▶ [Task to carry out]: Reproduce the lines starting at the beginning and ending at the line that contains "for Java ライブラリを使用した", including that line. Leave the pictures out of your answer.

▶ [The input]:
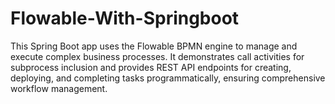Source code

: # Flowable-With-Springboot
This Spring Boot app uses the Flowable BPMN engine to manage and execute complex business processes. It demonstrates call activities for subprocess inclusion and provides REST API endpoints for creating, deploying, and completing tasks programmatically, ensuring comprehensive workflow management.
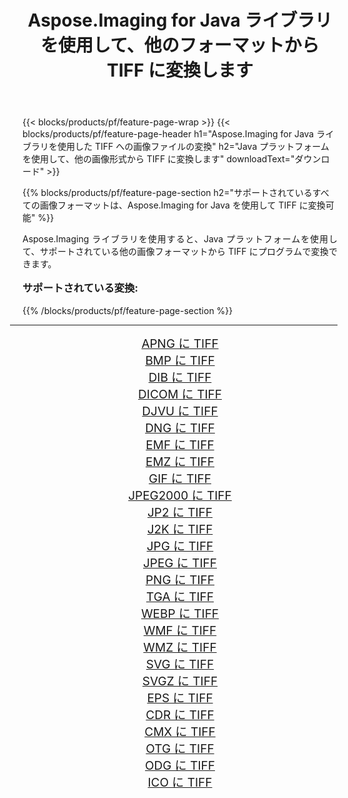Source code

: ﻿---
title: Aspose.Imaging for Java ライブラリを使用して、他のフォーマットから TIFF に変換します 
weight: 3920
url: /ja/java/conversion/to/tiff/ 
lang: ja
langdirlevel: 2
locales: zh-hans,ja,it,ru,de,es,fr,nl,id,lt,pl,pt,vi,tr,ko,zh-hant,ar,hi,th,sv,cs,uk,he
description: Aspose.Imaging を使用すると、Java を使用して他のフォーマットから TIFF に変換できます。
---

{{< blocks/products/pf/feature-page-wrap >}}
{{< blocks/products/pf/feature-page-header h1="Aspose.Imaging for Java ライブラリを使用した TIFF への画像ファイルの変換" h2="Java プラットフォームを使用して、他の画像形式から TIFF に変換します" downloadText="ダウンロード" >}}


{{% blocks/products/pf/feature-page-section  h2="サポートされているすべての画像フォーマットは、Aspose.Imaging for Java を使用して TIFF に変換可能" %}}
<p align=justify>Aspose.Imaging ライブラリを使用すると、Java プラットフォームを使用して、サポートされている他の画像フォーマットから TIFF にプログラムで変換できます。</p>
<h3 style="margin-top:16px;">
サポートされている変換:
</h3>
{{% /blocks/products/pf/feature-page-section %}}
<div class="container-fluid productfamilypage bg-gray">
    <div class="convertypes bg-gray agp-content section">
        <div class="container">
		<hr style="margin-left:-20px;"/>
		<div class="row other-converters" style="gap: 10px;font-size: 19px;text-align:center;">
		    <div class='col-md-3 other-converter remove-lp remove-rp'><a href="/imaging/ja/java/conversion/apng-to-tiff/" style="padding:15px;">APNG に TIFF</a></div>
<div class='col-md-3 other-converter remove-lp remove-rp'><a href="/imaging/ja/java/conversion/bmp-to-tiff/" style="padding:15px;">BMP に TIFF</a></div>
<div class='col-md-3 other-converter remove-lp remove-rp'><a href="/imaging/ja/java/conversion/dib-to-tiff/" style="padding:15px;">DIB に TIFF</a></div>
<div class='col-md-3 other-converter remove-lp remove-rp'><a href="/imaging/ja/java/conversion/dicom-to-tiff/" style="padding:15px;">DICOM に TIFF</a></div>
<div class='col-md-3 other-converter remove-lp remove-rp'><a href="/imaging/ja/java/conversion/djvu-to-tiff/" style="padding:15px;">DJVU に TIFF</a></div>
<div class='col-md-3 other-converter remove-lp remove-rp'><a href="/imaging/ja/java/conversion/dng-to-tiff/" style="padding:15px;">DNG に TIFF</a></div>
<div class='col-md-3 other-converter remove-lp remove-rp'><a href="/imaging/ja/java/conversion/emf-to-tiff/" style="padding:15px;">EMF に TIFF</a></div>
<div class='col-md-3 other-converter remove-lp remove-rp'><a href="/imaging/ja/java/conversion/emz-to-tiff/" style="padding:15px;">EMZ に TIFF</a></div>
<div class='col-md-3 other-converter remove-lp remove-rp'><a href="/imaging/ja/java/conversion/gif-to-tiff/" style="padding:15px;">GIF に TIFF</a></div>
<div class='col-md-3 other-converter remove-lp remove-rp'><a href="/imaging/ja/java/conversion/jpeg2000-to-tiff/" style="padding:15px;">JPEG2000 に TIFF</a></div>
<div class='col-md-3 other-converter remove-lp remove-rp'><a href="/imaging/ja/java/conversion/jp2-to-tiff/" style="padding:15px;">JP2 に TIFF</a></div>
<div class='col-md-3 other-converter remove-lp remove-rp'><a href="/imaging/ja/java/conversion/j2k-to-tiff/" style="padding:15px;">J2K に TIFF</a></div>
<div class='col-md-3 other-converter remove-lp remove-rp'><a href="/imaging/ja/java/conversion/jpg-to-tiff/" style="padding:15px;">JPG に TIFF</a></div>
<div class='col-md-3 other-converter remove-lp remove-rp'><a href="/imaging/ja/java/conversion/jpeg-to-tiff/" style="padding:15px;">JPEG に TIFF</a></div>
<div class='col-md-3 other-converter remove-lp remove-rp'><a href="/imaging/ja/java/conversion/png-to-tiff/" style="padding:15px;">PNG に TIFF</a></div>
<div class='col-md-3 other-converter remove-lp remove-rp'><a href="/imaging/ja/java/conversion/tga-to-tiff/" style="padding:15px;">TGA に TIFF</a></div>
<div class='col-md-3 other-converter remove-lp remove-rp'><a href="/imaging/ja/java/conversion/webp-to-tiff/" style="padding:15px;">WEBP に TIFF</a></div>
<div class='col-md-3 other-converter remove-lp remove-rp'><a href="/imaging/ja/java/conversion/wmf-to-tiff/" style="padding:15px;">WMF に TIFF</a></div>
<div class='col-md-3 other-converter remove-lp remove-rp'><a href="/imaging/ja/java/conversion/wmz-to-tiff/" style="padding:15px;">WMZ に TIFF</a></div>
<div class='col-md-3 other-converter remove-lp remove-rp'><a href="/imaging/ja/java/conversion/svg-to-tiff/" style="padding:15px;">SVG に TIFF</a></div>
<div class='col-md-3 other-converter remove-lp remove-rp'><a href="/imaging/ja/java/conversion/svgz-to-tiff/" style="padding:15px;">SVGZ に TIFF</a></div>
<div class='col-md-3 other-converter remove-lp remove-rp'><a href="/imaging/ja/java/conversion/eps-to-tiff/" style="padding:15px;">EPS に TIFF</a></div>
<div class='col-md-3 other-converter remove-lp remove-rp'><a href="/imaging/ja/java/conversion/cdr-to-tiff/" style="padding:15px;">CDR に TIFF</a></div>
<div class='col-md-3 other-converter remove-lp remove-rp'><a href="/imaging/ja/java/conversion/cmx-to-tiff/" style="padding:15px;">CMX に TIFF</a></div>
<div class='col-md-3 other-converter remove-lp remove-rp'><a href="/imaging/ja/java/conversion/otg-to-tiff/" style="padding:15px;">OTG に TIFF</a></div>
<div class='col-md-3 other-converter remove-lp remove-rp'><a href="/imaging/ja/java/conversion/odg-to-tiff/" style="padding:15px;">ODG に TIFF</a></div>
<div class='col-md-3 other-converter remove-lp remove-rp'><a href="/imaging/ja/java/conversion/ico-to-tiff/" style="padding:15px;">ICO に TIFF</a></div>
                </div>
        </div>
    </div>
</div>
<br/>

▶ [Answer to the problem]:
Source code

: # Flowable-With-Springboot
This Spring Boot app uses the Flowable BPMN engine to manage and execute complex business processes. It demonstrates call activities for subprocess inclusion and provides REST API endpoints for creating, deploying, and completing tasks programmatically, ensuring comprehensive workflow management.
Source code

: ﻿---
title: Aspose.Imaging for Java ライブラリを使用して、他のフォーマットから TIFF に変換します 
weight: 3920
url: /ja/java/conversion/to/tiff/ 
lang: ja
langdirlevel: 2
locales: zh-hans,ja,it,ru,de,es,fr,nl,id,lt,pl,pt,vi,tr,ko,zh-hant,ar,hi,th,sv,cs,uk,he
description: Aspose.Imaging を使用すると、Java を使用して他のフォーマットから TIFF に変換できます。
---

{{< blocks/products/pf/feature-page-wrap >}}
{{< blocks/products/pf/feature-page-header h1="Aspose.Imaging for Java ライブラリを使用した TIFF への画像ファイルの変換" h2="Java プラットフォームを使用して、他の画像形式から TIFF に変換します" downloadText="ダウンロード" >}}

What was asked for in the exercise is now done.